- Directed by: Kalavoor Ravikumar
- Written by: Kalavoor Ravikumar
- Produced by: Bharath Samuel J.
- Starring: Shehin Indu Thampy Revathi Lal Shankar Panikkar
- Cinematography: S. G. Raman
- Edited by: K. Sreenivas
- Music by: M. G. Sreekumar Sajeev Mangalath
- Release date: 17 February 2012;
- Country: India
- Language: Malayalam

= Father's Day (2012 film) =

Father's Day is a 2012 Malayalam film directed by Kalavoor Ravikumar, starring Shehin, Indu Thampy, Revathi, Lal and Shankar Panikkar in the lead roles. this is the second film from director Kalavoor Ravikumar, who earlier directed Oridathoru Puzhayundu. Oscar award winner Resul Pookutty made his acting debut through this film.

==Plot==
The story revolves around Seetha, a tutor in a Government College. A person continuously goes behind her, spying her and later when they both meet up, he tells that he is a Criminology student, who specializes in rapes. Seetha Lives in her niece's house. She has a caring brother, who is afraid that Seetha is not married yet. This student turns out to be her own son.

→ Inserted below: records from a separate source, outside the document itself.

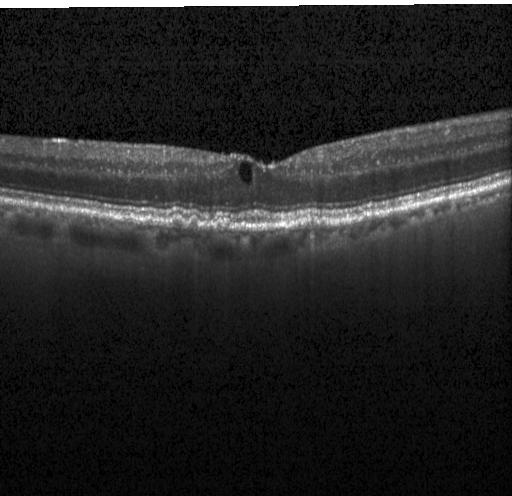

Retinal OCT cross-section — Diagnosis: DME.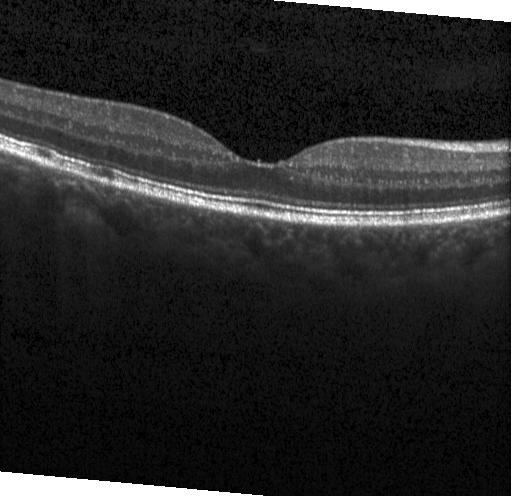 Optical coherence tomography B-scan — OCT finding: no choroidal neovascularization, diabetic macular edema, or drusen.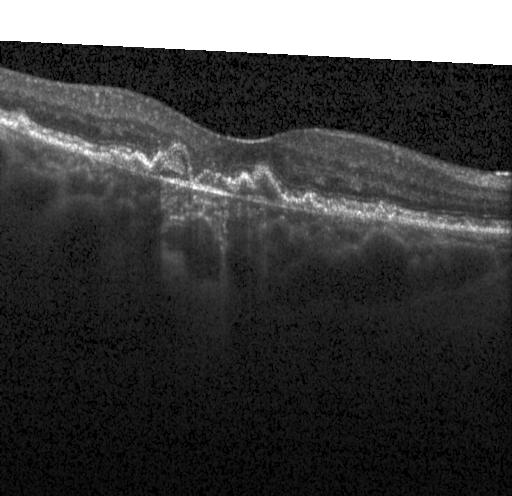 Macular OCT: a choroidal neovascular membrane.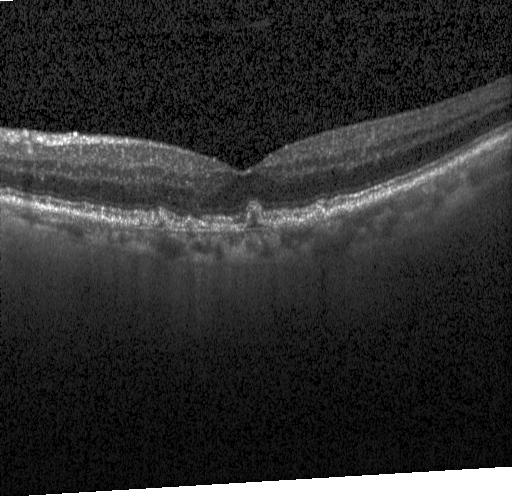

Impression: CNV.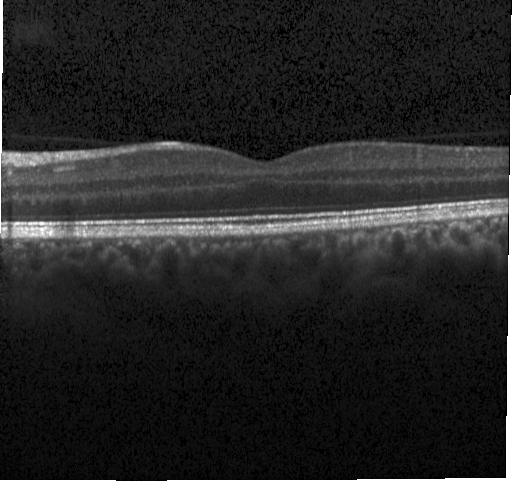 Impression: no evidence of CNV, DME, or drusen.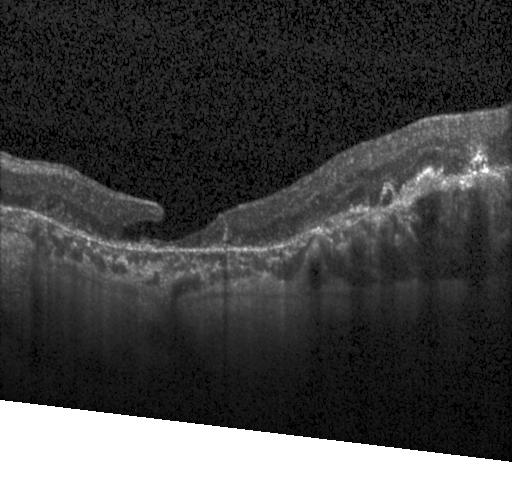 OCT B-scan showing CNV.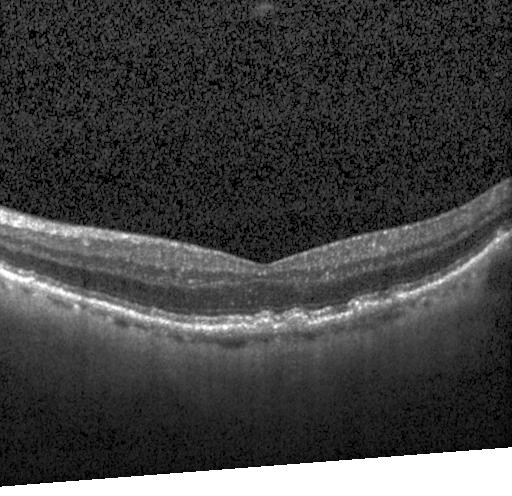

OCT scan showing multiple drusen.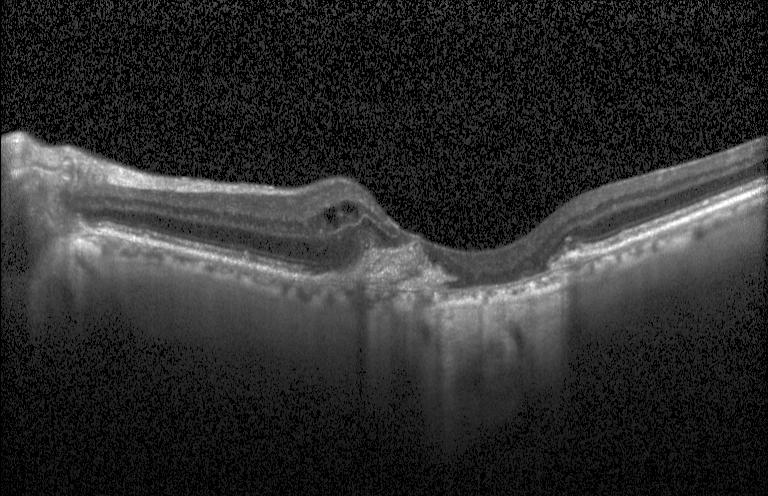
A choroidal neovascular membrane.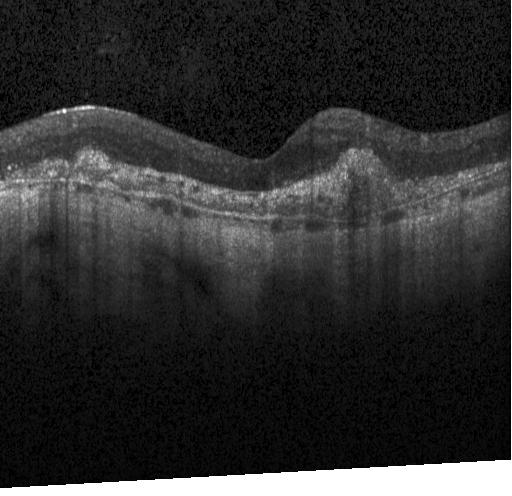

Spectral-domain OCT, retinal OCT cross-section
The scan shows choroidal neovascularization.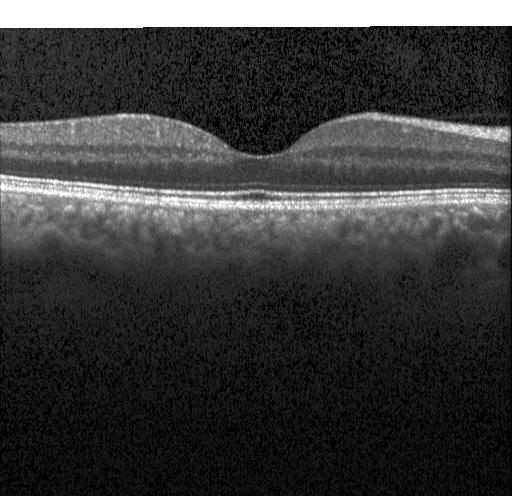 The scan shows no choroidal neovascularization, diabetic macular edema, or drusen.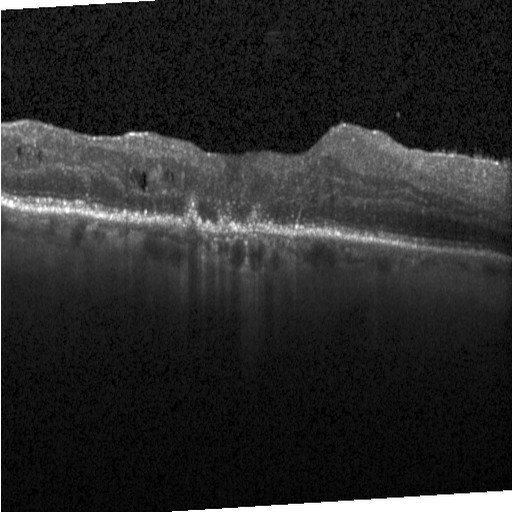 Instrument: Heidelberg Spectralis. Retinal OCT B-scan
This B-scan demonstrates DME.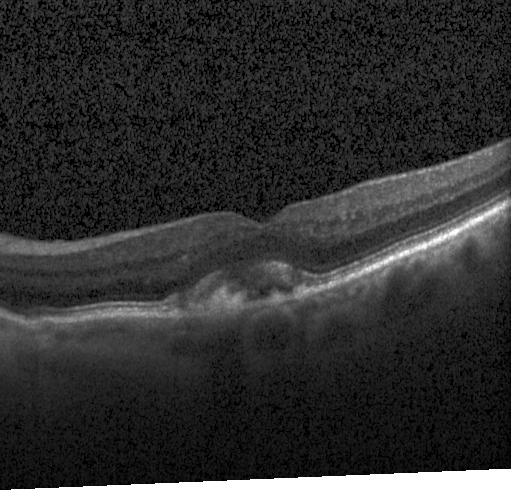

Centered on the fovea · acquired on a Heidelberg Spectralis · spectral-domain optical coherence tomography · retinal OCT cross-section
Diagnosis: a choroidal neovascular membrane.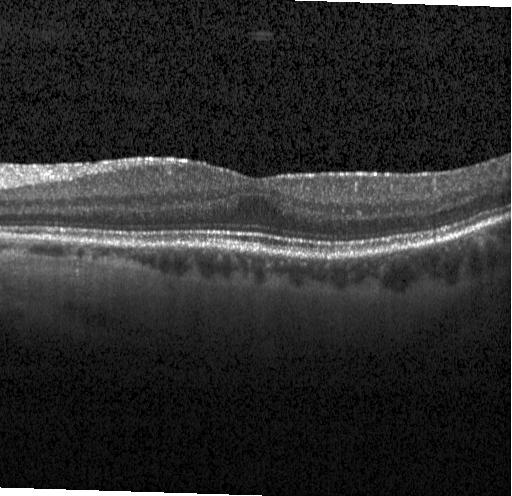 Impression: no CNV, no DME, and no drusen.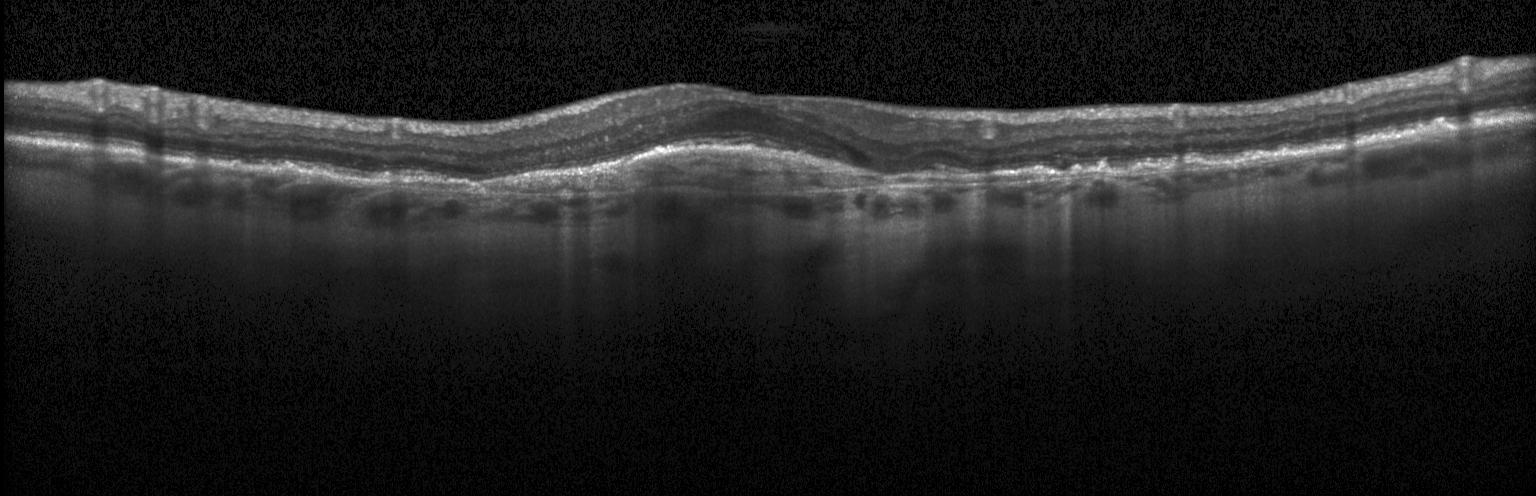

OCT B-scan; instrument: Heidelberg Spectralis.
Diagnosis: choroidal neovascularization.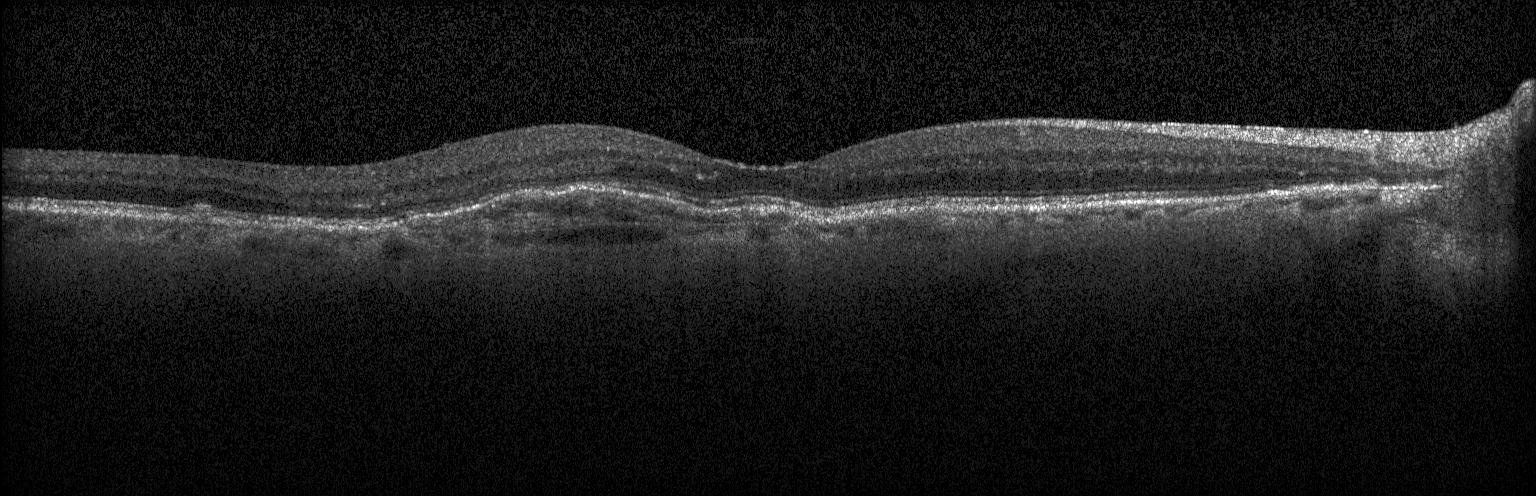

Finding: a choroidal neovascular membrane.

He wanted to research on her history, so he collects all the relevant evidences, and starts his work. The story goes on and on, until it ends up in a DNA test. The story later revolves on how he takes revenge on the 4 rapists.

==Cast==
- Shehin as Joseph K. Joseph
- Indu Thampy
- Revathi as Prof. Seethalakshmi
- Lal as Seethalakshmi's suitor
- Shankar Panikkar as Ram Menon
- Idavela Babu as Abeed Ali
- Suresh Krishna
- Vijay Menon as Noble Mathew
- Maya Viswanath as Betty Noble Mathew
- Reena Basheer as Geetha Menon
- Vineeth as Gopan
- Jagathy Sreekumar
- Lakshmi Priya
- K. P. A. C. Lalitha
- Chithra Shenoy as Dr. Elizabeth Thomas
- Resul Pookutty

== Reception ==
A critic from Rediff.com said that "Father's Day is not flawless but we can appreciate the effort it takes to make a meaningful film that tackles a difficult subject with some degree of success". A critic from Indiaglitz wrote that "Father's Day, in not a regular plot, is meant for those who like a little difference in a regular pattern of a tearjerker".